Yes, there is something deeply disturbing about the summer Olympics being hosted in Beijing, capital of a country whose human rights record is–to say the least–deeply problematic. Because of the immense symbolism surrounding the Olympics, athletes and governments have been called upon to express their opposition, through boycott or other symbolic displays of protest.

In today’s Ynet, Yael Arad–who earned Israel its first-ever olympic medal when she took the silver in judo in 1992 and dedicated her medal to the memory of the Israeli athletes murdered in the 1972 Munich olympics–takes a stand against Olympic boycotts. But not out of any compassion for China:

Human rights is a very important issue, but why is everyone remembering it now? Why didn’t they cry out eight years ago, when the International Olympic Committee decided that the Olympic Games would be held in China? Then it was unchallenged, now they are trying to turn the athletes into hostages.
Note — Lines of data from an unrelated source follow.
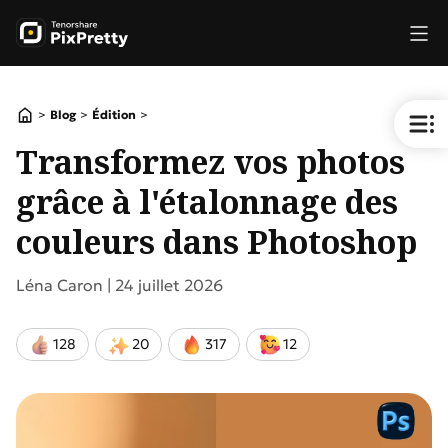
>
>
>
Blog
Édition
Transformez vos photos
grâce à l'étalonnage des
couleurs dans Photoshop
Léna Caron |
24 juillet 2026
128
20
317
12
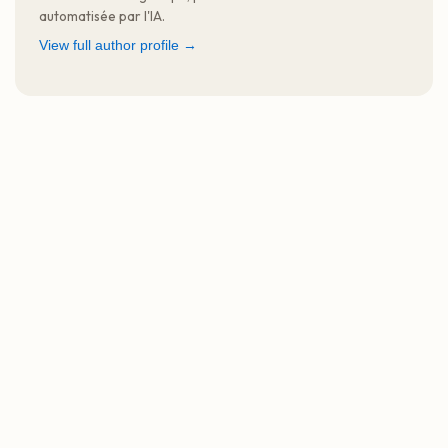
automatisée par l'IA.
View full author profile →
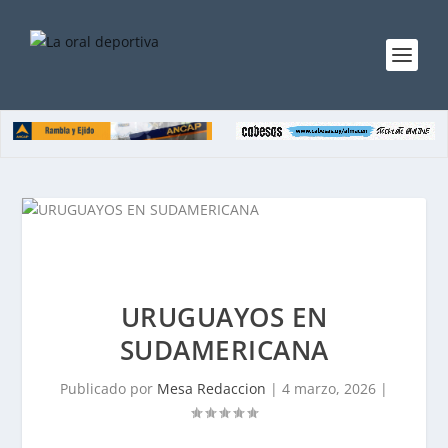
URUGUAYOS EN
SUDAMERICANA
Publicado por
Mesa Redaccion
|
4 marzo, 2026
|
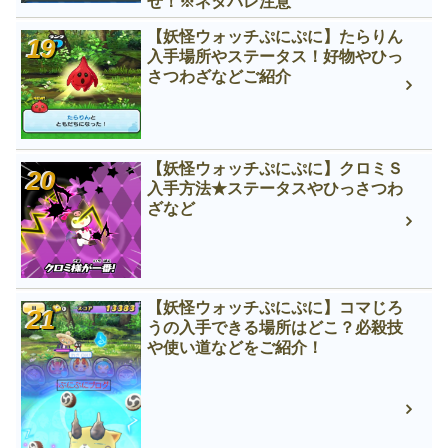
せ！※ネタバレ注意
【妖怪ウォッチぷにぷに】たらりん
入手場所やステータス！好物やひっ
さつわざなどご紹介
【妖怪ウォッチぷにぷに】クロミＳ
入手方法★ステータスやひっさつわ
ざなど
【妖怪ウォッチぷにぷに】コマじろ
うの入手できる場所はどこ？必殺技
や使い道などをご紹介！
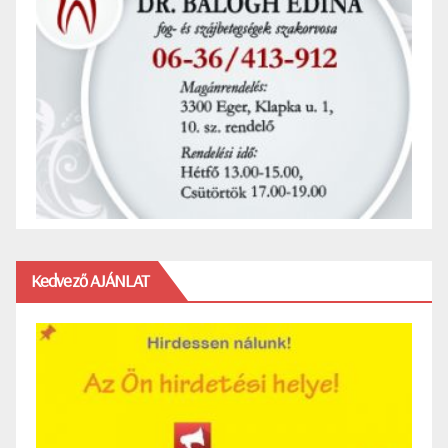
Kedvező AJÁNLAT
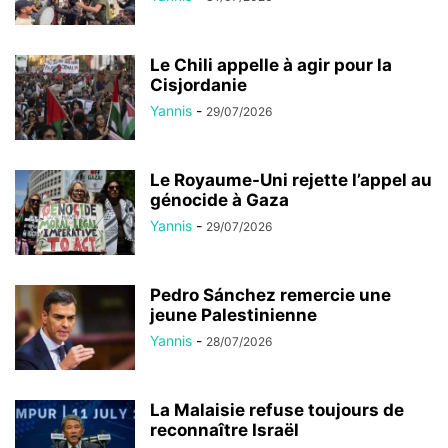
Le Chili appelle à agir pour la
Cisjordanie
Yannis
-
29/07/2026
Le Royaume-Uni rejette l’appel au
génocide à Gaza
Yannis
-
29/07/2026
Pedro Sánchez remercie une
jeune Palestinienne
Yannis
-
28/07/2026
La Malaisie refuse toujours de
reconnaître Israël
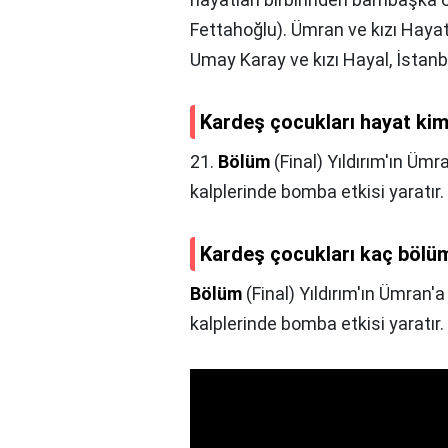
Fettahoğlu). Ümran ve kızı Hayat
Umay Karay ve kızı Hayal, İstanbu
Kardeş çocukları hayat kimi
21.
Bölüm
(Final) Yıldırım'ın Üm
kalplerinde bomba etkisi yaratır.
Kardeş çocukları kaç bölü
Bölüm
(Final) Yıldırım'ın Ümran
kalplerinde bomba etkisi yaratır.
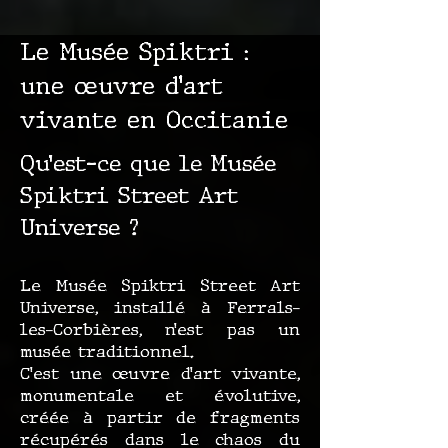
Le Musée Spiktri :
une œuvre d’art
vivante en Occitanie
Qu’est-ce que le Musée
Spiktri Street Art
Universe ?
Le Musée Spiktri Street Art
Universe, installé à Ferrals-
les-Corbières, n’est pas un
musée traditionnel.
C’est une œuvre d’art vivante,
monumentale et évolutive,
créée à partir de fragments
récupérés dans le chaos du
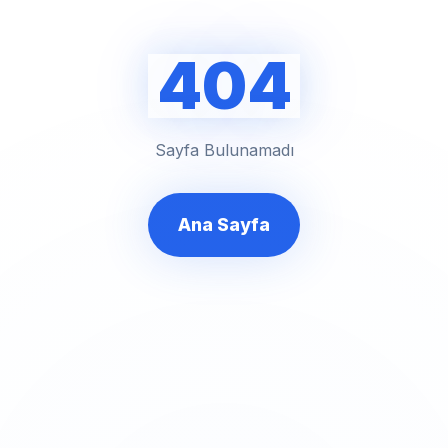
404
Sayfa Bulunamadı
Ana Sayfa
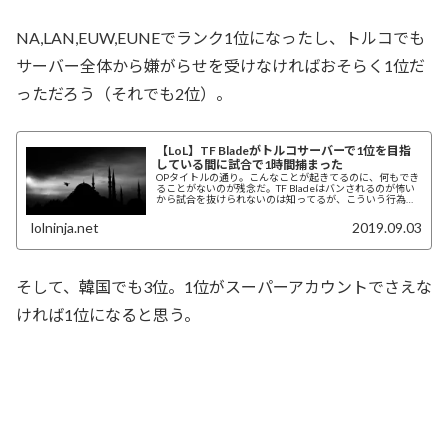
NA,LAN,EUW,EUNEでランク1位になったし、トルコでも
サーバー全体から嫌がらせを受けなければおそらく1位だ
っただろう（それでも2位）。
【LoL】TF Bladeがトルコサーバーで1位を目指
している間に試合で1時間捕まった
OPタイトルの通り。こんなことが起きてるのに、何もでき
ることがないのが残念だ。TF Bladeはバンされるのが怖い
から試合を抜けられないのは知ってるが、こういう行為は
redditでいつも見る他のどんな...
lolninja.net
2019.09.03
そして、韓国でも3位。1位がスーパーアカウントでさえな
ければ1位になると思う。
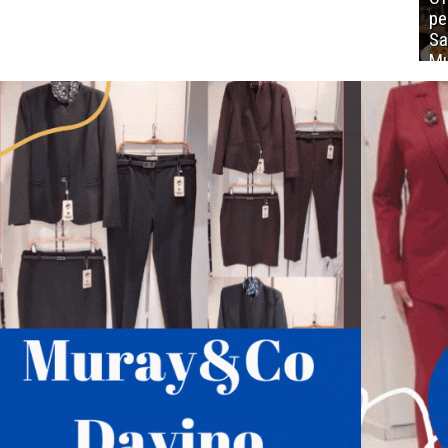
ре
Sa
Mu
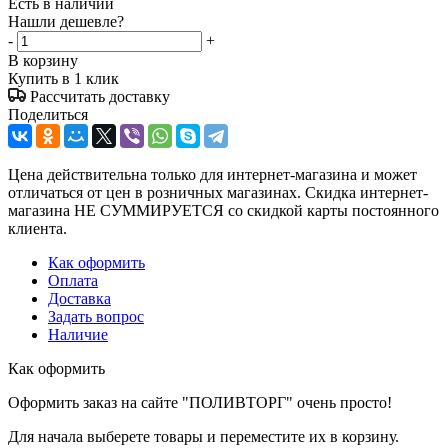
Есть в наличии
Нашли дешевле?
-
+
В корзину
Купить в 1 клик
Рассчитать доставку
Поделиться
Цена действительна только для интернет-магазина и может
отличаться от цен в розничных магазинах. Скидка интернет-
магазина НЕ СУММИРУЕТСЯ со скидкой карты постоянного
клиента.
Как оформить
Оплата
Доставка
Задать вопрос
Наличие
Как оформить
Оформить заказ на сайте "ПОЛИВТОРГ" очень просто!
Для начала выберете товары и переместите их в корзину.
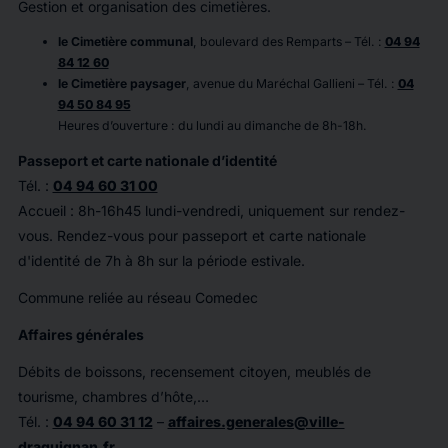
Gestion et organisation des cimetières.
le Cimetière communal
, boulevard des Remparts – Tél. :
04 94
84 12 60
le Cimetière paysager
, avenue du Maréchal Gallieni – Tél. :
04
94 50 84 95
Heures d’ouverture : du lundi au dimanche de 8h-18h.
Passeport et carte nationale d’identité
Tél. :
04 94 60 31 00
Accueil : 8h-16h45 lundi-vendredi, uniquement sur rendez-
vous. Rendez-vous pour passeport et carte nationale
d'identité de 7h à 8h sur la période estivale.
Commune reliée au réseau Comedec
Affaires générales
Débits de boissons, recensement citoyen, meublés de
tourisme, chambres d’hôte,…
Tél. :
04 94 60 31 12
–
affaires.generales@ville-
draguignan.fr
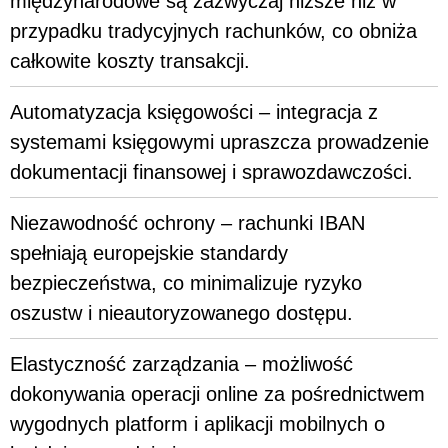
międzynarodowe są zazwyczaj niższe niż w
przypadku tradycyjnych rachunków, co obniża
całkowite koszty transakcji.
Automatyzacja księgowości – integracja z
systemami księgowymi upraszcza prowadzenie
dokumentacji finansowej i sprawozdawczości.
Niezawodność ochrony – rachunki IBAN
spełniają europejskie standardy
bezpieczeństwa, co minimalizuje ryzyko
oszustw i nieautoryzowanego dostępu.
Elastyczność zarządzania – możliwość
dokonywania operacji online za pośrednictwem
wygodnych platform i aplikacji mobilnych o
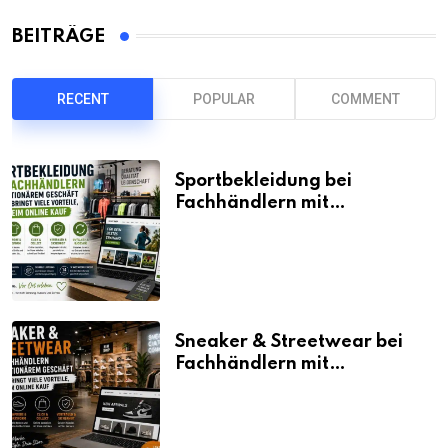
BEITRÄGE
RECENT
POPULAR
COMMENT
Sportbekleidung bei
Fachhändlern mit
stationärem Geschäft kaufen
bringt viele Vorteile, auch
beim Online Kauf
Sneaker & Streetwear bei
Fachhändlern mit
stationärem Geschäft kaufen
bringt viele Vorteile, auch
beim Online Kauf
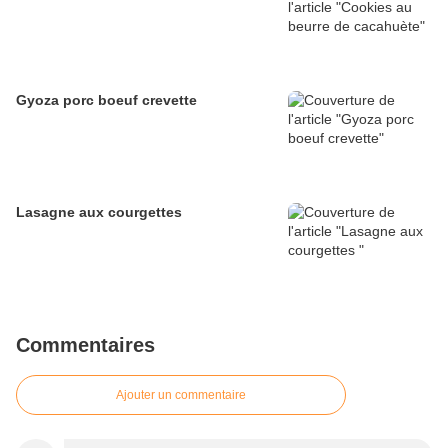
Gyoza porc boeuf crevette
Lasagne aux courgettes
Commentaires
Ajouter un commentaire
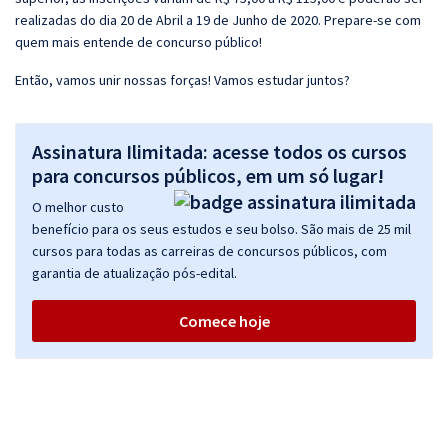
realizadas do dia 20 de Abril a 19 de Junho de 2020. Prepare-se com
quem mais entende de concurso público!
Então, vamos unir nossas forças! Vamos estudar juntos?
Assinatura Ilimitada: acesse todos os cursos
para concursos públicos, em um só lugar!
O melhor custo
benefício para os seus estudos e seu bolso. São mais de 25 mil
cursos para todas as carreiras de concursos públicos, com
garantia de atualização pós-edital.
Comece hoje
Heads of states can express their protest, and their protest is important. But athletes cannot be demanded to boycott the Olympic Games. Athletes, although they represent their countries, are first and foremost people with a dream and a life’s work in which they have invested their time and energy from an early age. Taking part in the Olympic Games is the peak of realization as far as they are concerned.

It’s improper to ask them to give up everything and rob them of their dream, while the human rights issue in China has been a known fact for years. None of us has stopped purchasing products made in China in protest in our private lives, or stopped doing business in China in the name of human rights.

When Jimmy Carter decided that the US would boycott the 1980 summer games in Moscow, it was the last ineffectual step in a long line of inconsequential acts against a vast empire with a human rights record as bad as China’s. All it did was to call into question the merit of the medals awarded there, and at the Los Angeles olympics four years later, which Moscow boycotted in return.

But when the U.S. participated in the 1936 Olympics in Berlin, it was an opportunity to showcase the benefits of freedom, to embarrass the racist reich with the prowess of Jesse Owens. Perhaps this did little to stop the Nazi juggernaut. But at least it engaged in symbolic debate on the playing field, without snuffing out young athletes’ dreams.